The team is responsive and they care about getting it right. Having a sane file format for serializing notebooks is an example of this. They are thinking about core problems. They are also building in the open.
The core jupyter team is very unresponsive and unfocused. When you have a bug, you need to figure out which one of many many interelated projects caused the bug, issues go weeks without a response. It's a mess.
Then there are the proprietary notebook like environments. VSCode notebooks, and google colab in particular. They frequently rely on opaque undocumented APIs and are also very unresponsive.
cantdutchthis
(someone from the marimo team here)
Happy to hear it! Got a link to your widget? I am assuming it's an anywidget?
dmadisetti
Very excited for the top level functions change coming up !!

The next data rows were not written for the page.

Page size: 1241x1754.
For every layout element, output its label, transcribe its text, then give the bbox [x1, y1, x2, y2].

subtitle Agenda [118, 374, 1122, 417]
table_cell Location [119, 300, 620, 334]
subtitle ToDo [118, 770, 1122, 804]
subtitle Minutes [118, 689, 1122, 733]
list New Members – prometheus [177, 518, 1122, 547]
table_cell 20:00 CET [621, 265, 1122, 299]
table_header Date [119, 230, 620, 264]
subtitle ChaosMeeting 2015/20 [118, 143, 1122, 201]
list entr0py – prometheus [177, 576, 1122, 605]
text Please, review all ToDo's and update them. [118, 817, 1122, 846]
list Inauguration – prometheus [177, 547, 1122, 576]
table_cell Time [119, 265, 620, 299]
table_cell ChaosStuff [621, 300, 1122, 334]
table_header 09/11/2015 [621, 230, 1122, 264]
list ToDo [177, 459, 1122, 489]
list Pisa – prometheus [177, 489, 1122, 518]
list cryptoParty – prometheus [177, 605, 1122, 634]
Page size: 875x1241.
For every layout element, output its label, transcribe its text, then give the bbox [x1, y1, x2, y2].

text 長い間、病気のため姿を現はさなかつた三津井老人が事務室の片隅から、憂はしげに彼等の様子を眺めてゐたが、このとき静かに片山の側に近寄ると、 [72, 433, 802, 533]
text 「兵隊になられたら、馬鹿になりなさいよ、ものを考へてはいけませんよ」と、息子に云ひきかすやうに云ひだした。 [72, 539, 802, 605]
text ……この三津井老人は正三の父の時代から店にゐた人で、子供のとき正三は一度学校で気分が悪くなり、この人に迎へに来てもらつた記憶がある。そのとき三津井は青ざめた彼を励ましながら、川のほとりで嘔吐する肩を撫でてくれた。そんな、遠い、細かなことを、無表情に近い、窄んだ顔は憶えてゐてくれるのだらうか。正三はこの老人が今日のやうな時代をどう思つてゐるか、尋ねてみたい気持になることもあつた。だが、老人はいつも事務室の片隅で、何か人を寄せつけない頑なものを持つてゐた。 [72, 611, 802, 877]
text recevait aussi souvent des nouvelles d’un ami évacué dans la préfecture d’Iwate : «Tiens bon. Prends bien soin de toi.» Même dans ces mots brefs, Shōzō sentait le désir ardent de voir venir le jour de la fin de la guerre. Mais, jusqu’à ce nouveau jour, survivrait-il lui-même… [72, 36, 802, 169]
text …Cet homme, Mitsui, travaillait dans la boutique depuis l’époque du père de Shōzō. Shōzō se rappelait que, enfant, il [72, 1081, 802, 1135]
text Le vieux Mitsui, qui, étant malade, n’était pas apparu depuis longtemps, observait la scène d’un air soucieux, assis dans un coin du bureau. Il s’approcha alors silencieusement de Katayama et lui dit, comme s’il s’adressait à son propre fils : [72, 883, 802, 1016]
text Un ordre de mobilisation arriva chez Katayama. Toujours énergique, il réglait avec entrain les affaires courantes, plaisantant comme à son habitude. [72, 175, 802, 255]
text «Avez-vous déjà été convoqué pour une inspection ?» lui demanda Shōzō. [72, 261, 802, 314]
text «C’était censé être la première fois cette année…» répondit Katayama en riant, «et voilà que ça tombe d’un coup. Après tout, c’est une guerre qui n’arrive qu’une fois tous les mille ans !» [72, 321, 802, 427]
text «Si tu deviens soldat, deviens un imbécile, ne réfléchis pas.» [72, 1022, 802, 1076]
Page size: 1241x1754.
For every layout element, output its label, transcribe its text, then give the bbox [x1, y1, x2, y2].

One design decision they made is that outputs are not stored. This means these notebooks are not suitable replacement for heavy computation routines, where the notebook is a record of the final results. Other people are not expected to run minutes/hours long computation to see what the author intended.
You can work your way around it by storing the results in a separate file(s), and writing the boiler plate to let the reader load the results. Or they let you export to ipynb - which is still sharing two files.
Presumably the reason for this decision is making git diffs short. But to me the solution is to fix git diff to operate on JSON nicely, rather than changing the entire notebook format.